Le film d’animation réalisé par Isao Takahata, en 1988, est une adaptation de la nouvelle semi-autobiographique La tombe des lucioles, dont la traduction japonaise exacte signifie littéralement « le feu qui tombe goutte à goutte ». Tandis qu’il se déroule dans une ville de Kobe dévastée par les bombardements de l’aviation américaine durant l’été 1945, le tombeau des lucioles évoque avec brutalité les horreurs vécues par les victimes directes de la Seconde Guerre mondiale. Pour conter ce drame, le réalisateur évoque le destin tragique d’une fratrie. Tout au long du récit nous suivons Seita, un jeune adolescent de 14 ans, et sa sœur Setsuko, une enfant de 4 ans, au milieu d’un paysage en ruine et d’une population meurtrie par la guerre.

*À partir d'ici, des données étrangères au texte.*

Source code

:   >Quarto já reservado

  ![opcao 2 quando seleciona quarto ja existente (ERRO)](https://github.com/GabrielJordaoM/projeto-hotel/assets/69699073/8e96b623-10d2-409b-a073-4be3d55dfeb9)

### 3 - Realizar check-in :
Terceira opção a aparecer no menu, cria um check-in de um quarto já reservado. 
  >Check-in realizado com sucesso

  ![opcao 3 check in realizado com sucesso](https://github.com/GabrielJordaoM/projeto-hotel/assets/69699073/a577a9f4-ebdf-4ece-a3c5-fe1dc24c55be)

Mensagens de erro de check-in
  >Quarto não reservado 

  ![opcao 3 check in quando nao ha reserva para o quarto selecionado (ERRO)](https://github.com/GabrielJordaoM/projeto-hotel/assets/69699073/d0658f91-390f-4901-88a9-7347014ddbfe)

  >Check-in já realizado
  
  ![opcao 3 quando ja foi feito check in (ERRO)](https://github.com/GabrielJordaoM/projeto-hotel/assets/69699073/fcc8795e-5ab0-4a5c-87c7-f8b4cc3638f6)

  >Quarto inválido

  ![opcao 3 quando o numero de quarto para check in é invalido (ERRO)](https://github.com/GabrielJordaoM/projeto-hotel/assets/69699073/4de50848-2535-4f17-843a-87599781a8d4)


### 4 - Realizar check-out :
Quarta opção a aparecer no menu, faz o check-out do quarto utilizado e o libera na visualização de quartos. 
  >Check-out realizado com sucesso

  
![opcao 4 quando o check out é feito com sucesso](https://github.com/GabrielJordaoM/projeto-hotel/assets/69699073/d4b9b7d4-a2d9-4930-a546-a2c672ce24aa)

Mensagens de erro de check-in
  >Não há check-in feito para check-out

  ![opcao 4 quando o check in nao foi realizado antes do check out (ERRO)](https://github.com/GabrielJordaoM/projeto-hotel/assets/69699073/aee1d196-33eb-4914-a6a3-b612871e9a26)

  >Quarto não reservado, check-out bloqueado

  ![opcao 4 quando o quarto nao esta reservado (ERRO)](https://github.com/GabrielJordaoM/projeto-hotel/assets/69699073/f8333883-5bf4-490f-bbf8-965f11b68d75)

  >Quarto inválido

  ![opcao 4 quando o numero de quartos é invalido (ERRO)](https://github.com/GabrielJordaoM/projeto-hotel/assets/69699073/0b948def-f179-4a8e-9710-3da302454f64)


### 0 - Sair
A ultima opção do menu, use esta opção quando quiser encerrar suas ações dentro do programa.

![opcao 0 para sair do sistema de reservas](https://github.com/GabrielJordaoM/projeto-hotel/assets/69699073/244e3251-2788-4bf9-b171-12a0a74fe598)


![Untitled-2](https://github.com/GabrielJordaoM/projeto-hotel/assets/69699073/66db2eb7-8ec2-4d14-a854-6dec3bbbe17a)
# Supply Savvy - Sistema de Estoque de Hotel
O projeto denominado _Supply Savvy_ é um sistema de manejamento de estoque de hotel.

Devenus tous deux orphelins, l'aîné de la fratrie se retrouve avec la lourde responsabilité de prendre soin de sa sœur. Leur unique dessein devient alors la survie. Cet hymne à l’amour fraternel est saisissant de contrastes. À l’instar de son affiche, ce film est habité par une dichotomie profonde entre espoir, innocence et détresse absolue. Les lucioles en sont l’allégorie la plus criante. Lorsqu’elles ne se confondent pas avec les bombes qui pleuvent sur le sol japonais, celles-ci nous offrent des moments de douceur et de légèreté inégalables dans un monde qui se délite devant leurs yeux d’enfants. Le tombeau des lucioles est de ces films qui osent les silences, les lenteurs contrastant avec les bruits stridents des alertes à la bombe et les cris. Les mélodies qui le composent viennent ajouter une touche mélancolique à cette tragédie animée. Réticents à l’idée de vous plonger dans un film animé ? N’ayez crainte, ce genre n’est pas réservé aux enfants.